Micro-playgrounds for motile bacteria

12:00-1:00 | Dow 1014

Prof. Yann Dufour
Michigan State University

Flagellar motility is widespread in bacterial species living in diverse environments and plays an important role during complex processes such as plant root colonization, host infection, or collective migration. Even though the fundamental mechanisms of motility and chemotaxis are well characterized, especially in Escherichia coli, the specific adaptations of different bacterial species to their respective ecological niches has been difficult to investigate in controlled laboratory conditions. Natural environments are dynamic and often have a complex physical structure.
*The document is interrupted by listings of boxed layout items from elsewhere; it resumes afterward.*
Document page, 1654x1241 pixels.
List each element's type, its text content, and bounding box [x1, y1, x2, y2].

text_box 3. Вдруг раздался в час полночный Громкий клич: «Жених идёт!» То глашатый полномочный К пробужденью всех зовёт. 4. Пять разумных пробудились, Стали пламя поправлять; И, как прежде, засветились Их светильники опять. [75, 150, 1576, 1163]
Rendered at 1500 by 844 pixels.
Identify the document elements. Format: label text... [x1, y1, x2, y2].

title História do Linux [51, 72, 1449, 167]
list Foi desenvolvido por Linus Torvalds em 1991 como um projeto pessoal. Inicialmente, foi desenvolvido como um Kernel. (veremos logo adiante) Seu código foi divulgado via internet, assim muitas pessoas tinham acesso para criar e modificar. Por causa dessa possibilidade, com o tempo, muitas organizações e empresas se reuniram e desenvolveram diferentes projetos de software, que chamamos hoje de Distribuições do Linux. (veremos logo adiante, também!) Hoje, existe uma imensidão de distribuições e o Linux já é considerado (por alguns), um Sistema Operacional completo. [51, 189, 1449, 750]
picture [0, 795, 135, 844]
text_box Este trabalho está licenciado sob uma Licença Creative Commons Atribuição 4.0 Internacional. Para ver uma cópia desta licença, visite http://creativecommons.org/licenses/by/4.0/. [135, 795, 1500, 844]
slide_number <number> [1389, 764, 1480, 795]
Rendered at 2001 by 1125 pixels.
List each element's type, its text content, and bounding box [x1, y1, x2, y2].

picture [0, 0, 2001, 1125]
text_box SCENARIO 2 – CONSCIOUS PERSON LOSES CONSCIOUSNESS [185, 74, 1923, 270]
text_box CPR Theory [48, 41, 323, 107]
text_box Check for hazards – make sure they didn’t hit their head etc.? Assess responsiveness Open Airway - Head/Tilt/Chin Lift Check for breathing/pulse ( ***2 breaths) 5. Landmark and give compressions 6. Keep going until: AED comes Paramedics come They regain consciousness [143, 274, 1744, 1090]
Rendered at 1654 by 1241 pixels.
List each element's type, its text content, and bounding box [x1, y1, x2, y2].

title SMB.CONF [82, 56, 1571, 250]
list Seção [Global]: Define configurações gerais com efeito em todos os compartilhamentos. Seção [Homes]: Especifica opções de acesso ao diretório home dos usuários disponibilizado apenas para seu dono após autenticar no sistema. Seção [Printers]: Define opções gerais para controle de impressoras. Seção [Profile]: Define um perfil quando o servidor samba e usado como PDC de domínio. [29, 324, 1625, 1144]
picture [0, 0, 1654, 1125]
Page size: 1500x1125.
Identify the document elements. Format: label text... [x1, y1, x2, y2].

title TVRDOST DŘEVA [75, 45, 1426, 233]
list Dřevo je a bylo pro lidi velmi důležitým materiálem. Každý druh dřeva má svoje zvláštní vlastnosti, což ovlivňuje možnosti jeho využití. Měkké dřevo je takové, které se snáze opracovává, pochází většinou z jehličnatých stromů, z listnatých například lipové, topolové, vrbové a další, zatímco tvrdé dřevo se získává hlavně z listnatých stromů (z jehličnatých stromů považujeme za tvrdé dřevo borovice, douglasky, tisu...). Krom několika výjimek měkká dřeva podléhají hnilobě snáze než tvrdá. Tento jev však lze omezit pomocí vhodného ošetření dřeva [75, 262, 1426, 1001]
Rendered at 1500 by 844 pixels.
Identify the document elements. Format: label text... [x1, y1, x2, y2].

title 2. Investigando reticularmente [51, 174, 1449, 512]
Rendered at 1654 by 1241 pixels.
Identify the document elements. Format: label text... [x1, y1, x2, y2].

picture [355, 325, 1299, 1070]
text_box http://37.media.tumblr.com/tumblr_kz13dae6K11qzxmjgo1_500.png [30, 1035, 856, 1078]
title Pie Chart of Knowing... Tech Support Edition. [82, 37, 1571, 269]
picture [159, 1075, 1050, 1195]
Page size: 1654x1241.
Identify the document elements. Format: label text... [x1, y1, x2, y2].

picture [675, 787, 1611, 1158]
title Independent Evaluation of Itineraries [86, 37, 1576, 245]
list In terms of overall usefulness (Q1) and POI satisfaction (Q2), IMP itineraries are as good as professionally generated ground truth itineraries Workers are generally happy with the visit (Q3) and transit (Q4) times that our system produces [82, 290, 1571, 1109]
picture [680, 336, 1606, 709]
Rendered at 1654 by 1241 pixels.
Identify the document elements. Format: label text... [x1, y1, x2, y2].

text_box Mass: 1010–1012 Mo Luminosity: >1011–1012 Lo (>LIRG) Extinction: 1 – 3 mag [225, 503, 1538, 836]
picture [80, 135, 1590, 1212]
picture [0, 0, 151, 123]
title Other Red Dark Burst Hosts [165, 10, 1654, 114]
I will discuss how microfluidics and single-cell tracking allowed for the identification of a fundamental tradeoff in the chemotactic performance of E. coli when faced with chemical gradients of different length-scales. Then, I will discuss our current efforts to characterize the behavior of human gut pathogens in intestinal mucus.

September 18, 2018

Nanoelectrospray Ionization-Mass Spectrometry Analysis of Microfluidic Droplets

12:00-1:00 | Dow 1014

Daniel Steyer

Mass spectrometry has presented itself as a valuable analytical tool in microfluidic studies; however, its implementation into droplet-based microfluidics has been extremely limited. In our work, we are attempting to show that nanoelectrospray ionization-mass spectrometry (nESI-MS) can reliably analyze the small molecule content of droplet samples. A system for the nESI-MS analysis of droplets has been developed which has the capacity to analyze large numbers of droplets in one run (>10,000 demonstrated) with stable signal. Applications to in vivo neurochemical monitoring, biocatalysis, and organic synthesis are being explored.